Le 27 décembre dernier avait lieu une partie de hockey, au centre civique Luc-Germain de Gaspé, opposant le Gaillard de Chandler au Phénix du Grand Gaspé.
Ouvrons une parenthèse : Luc Germain était un homme au gabarit impressionnant qui, dit-on, aurait pu jouer dans la ligue nationale de hockey. Il avait un lancer-frapper tsunamique. Fermons.
Revenons. Fait saillant : d’aucuns n’ont applaudi les joueurs à leur entrée sur la patinoire, ni les Renardois sis au nord, ni les Gaspésiens de chousse, au sud. Soulignons que Rivière-au-Renard est au nord de Gaspé et, comme les mentalités, qu’elle n’est pas près de bouger.
Retenons aussi quelques toussotements contenus entendus pour cinq des dix buts du club du Très Grand Gaspé.
Une réaction intéressante reste néanmoins les reniflements d’une collégienne qui s’est fait plaquer par son petit ami, par texto, une marche plus bas que la mienne, à 17 min 22 de la deuxième.
Un emballeur d’IGA a également expulsé un juron quand il a échappé la moitié de sa macrobrassée à deux pas de moi.

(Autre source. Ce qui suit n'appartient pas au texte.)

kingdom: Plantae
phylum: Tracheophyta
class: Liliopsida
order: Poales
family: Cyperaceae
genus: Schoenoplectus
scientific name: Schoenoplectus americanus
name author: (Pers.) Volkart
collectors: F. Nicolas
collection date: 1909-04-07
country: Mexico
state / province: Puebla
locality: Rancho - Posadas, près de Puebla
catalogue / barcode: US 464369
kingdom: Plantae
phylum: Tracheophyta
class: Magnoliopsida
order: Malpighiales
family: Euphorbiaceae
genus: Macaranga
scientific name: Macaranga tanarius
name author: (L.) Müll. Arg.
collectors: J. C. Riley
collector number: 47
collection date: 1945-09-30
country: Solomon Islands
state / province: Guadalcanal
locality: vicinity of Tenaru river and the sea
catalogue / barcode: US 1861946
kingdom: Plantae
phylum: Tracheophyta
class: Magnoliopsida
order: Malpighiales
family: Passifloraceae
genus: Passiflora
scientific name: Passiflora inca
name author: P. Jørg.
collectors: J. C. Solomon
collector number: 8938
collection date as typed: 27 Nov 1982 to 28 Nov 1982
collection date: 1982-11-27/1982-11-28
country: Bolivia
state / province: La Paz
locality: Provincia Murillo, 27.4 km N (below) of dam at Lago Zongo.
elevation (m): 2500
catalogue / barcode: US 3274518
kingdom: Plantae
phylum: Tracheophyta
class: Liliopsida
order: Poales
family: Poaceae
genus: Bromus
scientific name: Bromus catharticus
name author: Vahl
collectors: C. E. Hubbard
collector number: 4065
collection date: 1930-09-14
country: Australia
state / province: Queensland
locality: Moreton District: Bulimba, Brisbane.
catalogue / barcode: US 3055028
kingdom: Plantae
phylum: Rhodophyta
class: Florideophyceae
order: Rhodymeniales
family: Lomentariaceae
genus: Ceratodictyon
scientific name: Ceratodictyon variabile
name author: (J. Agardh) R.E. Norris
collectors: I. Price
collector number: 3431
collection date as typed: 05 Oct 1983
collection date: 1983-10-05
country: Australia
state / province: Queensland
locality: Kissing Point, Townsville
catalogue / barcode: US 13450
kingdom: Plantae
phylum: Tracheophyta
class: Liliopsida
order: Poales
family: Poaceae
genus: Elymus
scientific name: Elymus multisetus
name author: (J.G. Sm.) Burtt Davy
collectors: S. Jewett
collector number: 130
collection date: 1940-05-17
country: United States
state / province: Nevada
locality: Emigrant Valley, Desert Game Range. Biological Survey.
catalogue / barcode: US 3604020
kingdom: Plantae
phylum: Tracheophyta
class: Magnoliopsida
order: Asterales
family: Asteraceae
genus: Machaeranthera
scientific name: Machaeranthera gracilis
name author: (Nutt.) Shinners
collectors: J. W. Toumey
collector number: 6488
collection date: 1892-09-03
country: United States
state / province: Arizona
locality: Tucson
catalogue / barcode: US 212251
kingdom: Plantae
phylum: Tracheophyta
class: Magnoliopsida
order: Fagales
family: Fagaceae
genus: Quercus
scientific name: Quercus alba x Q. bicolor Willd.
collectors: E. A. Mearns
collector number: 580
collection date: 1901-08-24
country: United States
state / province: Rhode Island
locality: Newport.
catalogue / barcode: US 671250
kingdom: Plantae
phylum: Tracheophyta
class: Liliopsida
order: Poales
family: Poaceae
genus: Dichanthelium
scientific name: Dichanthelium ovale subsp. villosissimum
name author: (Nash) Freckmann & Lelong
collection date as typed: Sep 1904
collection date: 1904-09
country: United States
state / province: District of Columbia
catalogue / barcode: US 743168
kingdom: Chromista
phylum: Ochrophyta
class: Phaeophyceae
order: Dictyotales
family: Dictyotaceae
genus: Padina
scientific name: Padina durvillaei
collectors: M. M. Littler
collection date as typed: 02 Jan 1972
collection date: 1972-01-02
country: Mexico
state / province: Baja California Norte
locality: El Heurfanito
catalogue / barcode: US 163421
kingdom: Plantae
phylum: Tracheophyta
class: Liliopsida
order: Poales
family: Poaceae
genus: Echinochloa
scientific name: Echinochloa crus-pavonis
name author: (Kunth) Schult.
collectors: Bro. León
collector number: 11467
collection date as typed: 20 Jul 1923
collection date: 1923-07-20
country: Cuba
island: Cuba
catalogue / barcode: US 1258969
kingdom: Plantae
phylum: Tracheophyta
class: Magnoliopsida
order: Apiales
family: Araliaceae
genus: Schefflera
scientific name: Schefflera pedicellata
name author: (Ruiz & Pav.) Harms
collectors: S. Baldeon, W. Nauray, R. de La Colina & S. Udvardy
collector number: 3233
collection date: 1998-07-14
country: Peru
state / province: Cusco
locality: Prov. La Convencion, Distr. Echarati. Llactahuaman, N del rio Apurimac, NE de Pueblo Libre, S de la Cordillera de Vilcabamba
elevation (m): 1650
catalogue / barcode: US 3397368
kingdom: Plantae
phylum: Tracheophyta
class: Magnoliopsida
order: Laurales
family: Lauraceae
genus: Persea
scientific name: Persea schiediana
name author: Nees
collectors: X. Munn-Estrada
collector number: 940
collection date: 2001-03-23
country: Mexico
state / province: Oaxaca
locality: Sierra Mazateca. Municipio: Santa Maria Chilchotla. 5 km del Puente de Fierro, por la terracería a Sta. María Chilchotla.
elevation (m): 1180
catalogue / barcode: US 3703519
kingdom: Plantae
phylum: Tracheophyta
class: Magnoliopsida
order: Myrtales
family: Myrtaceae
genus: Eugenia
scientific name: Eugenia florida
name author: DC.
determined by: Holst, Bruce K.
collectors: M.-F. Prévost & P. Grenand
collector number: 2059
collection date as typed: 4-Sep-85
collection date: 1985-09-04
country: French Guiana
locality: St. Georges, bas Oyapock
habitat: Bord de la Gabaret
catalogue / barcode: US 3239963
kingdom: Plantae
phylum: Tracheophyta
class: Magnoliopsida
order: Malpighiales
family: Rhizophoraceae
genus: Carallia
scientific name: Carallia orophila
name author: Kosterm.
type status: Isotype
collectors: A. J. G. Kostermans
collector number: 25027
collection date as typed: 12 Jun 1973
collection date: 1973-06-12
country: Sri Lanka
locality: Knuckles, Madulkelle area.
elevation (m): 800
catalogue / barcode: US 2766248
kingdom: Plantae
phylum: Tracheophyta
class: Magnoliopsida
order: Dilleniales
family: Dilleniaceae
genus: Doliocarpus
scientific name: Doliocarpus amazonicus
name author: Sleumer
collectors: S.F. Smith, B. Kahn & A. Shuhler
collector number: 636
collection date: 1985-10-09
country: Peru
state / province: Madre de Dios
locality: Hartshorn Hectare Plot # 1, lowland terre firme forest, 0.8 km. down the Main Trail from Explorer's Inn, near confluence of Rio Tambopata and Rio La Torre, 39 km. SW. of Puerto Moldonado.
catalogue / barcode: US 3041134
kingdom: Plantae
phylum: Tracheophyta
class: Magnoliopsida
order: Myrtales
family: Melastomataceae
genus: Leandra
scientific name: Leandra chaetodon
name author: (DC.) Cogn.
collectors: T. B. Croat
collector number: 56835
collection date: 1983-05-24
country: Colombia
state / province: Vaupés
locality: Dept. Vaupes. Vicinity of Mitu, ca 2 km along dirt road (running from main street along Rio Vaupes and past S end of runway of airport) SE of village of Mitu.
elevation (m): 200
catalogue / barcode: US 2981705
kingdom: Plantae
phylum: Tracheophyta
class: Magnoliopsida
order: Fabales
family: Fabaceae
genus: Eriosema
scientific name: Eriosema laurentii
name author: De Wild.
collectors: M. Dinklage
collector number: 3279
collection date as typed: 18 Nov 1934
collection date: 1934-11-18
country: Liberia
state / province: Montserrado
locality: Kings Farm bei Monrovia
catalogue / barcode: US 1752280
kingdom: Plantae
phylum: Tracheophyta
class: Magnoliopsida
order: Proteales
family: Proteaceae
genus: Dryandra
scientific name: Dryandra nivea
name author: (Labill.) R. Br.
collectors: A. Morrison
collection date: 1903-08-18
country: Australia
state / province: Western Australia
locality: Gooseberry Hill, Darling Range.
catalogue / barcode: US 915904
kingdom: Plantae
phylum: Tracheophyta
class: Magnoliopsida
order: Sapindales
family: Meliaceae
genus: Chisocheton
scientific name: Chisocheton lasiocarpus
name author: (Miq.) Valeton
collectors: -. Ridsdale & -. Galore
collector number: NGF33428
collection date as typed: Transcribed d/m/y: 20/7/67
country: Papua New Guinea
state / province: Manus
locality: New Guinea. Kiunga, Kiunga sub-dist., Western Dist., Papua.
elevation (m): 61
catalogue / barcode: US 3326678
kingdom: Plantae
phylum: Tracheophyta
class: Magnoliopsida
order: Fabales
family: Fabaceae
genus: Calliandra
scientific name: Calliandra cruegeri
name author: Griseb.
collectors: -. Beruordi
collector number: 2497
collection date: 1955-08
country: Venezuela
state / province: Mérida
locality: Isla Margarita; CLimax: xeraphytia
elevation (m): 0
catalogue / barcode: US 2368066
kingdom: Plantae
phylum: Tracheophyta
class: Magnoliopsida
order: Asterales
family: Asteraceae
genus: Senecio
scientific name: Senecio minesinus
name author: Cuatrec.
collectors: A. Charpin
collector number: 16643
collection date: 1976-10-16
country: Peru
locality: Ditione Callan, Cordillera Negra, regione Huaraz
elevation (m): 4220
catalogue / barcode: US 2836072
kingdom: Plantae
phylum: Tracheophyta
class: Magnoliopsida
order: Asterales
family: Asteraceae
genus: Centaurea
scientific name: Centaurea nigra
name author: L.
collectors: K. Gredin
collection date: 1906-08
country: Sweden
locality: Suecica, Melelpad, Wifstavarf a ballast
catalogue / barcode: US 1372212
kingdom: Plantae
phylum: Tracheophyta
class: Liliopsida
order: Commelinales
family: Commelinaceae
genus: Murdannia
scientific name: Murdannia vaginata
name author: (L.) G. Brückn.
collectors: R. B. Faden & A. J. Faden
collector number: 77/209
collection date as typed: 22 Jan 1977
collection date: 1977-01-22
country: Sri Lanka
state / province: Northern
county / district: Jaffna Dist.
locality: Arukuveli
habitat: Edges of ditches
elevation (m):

Il s’est excusé d’avoir brisé le calme. Je lui ai offert mes sympathies, comme si j’avais été dans un mouroir – quoiqu’il y fasse plus chaud.
C’étaient quelques lignes de trop écrites par Baptiste Francoeur, à Gaspé.

haïti

- que ceux qui ne savent pas quoi penser d'haïti lèvent la main.

...

- m. leferrière, baissez la vôtre, s'il vous plaît; j'aimerais entendre les autres.

long temps. interminable même. avec les points de suspension et tout.

- bon, alors, commentons la situation du canadien de montréal.

tous lèvent la main sauf

- m. leferrière, restez, s'il vous plaît.

et il prend ses clics et ses claque la porte.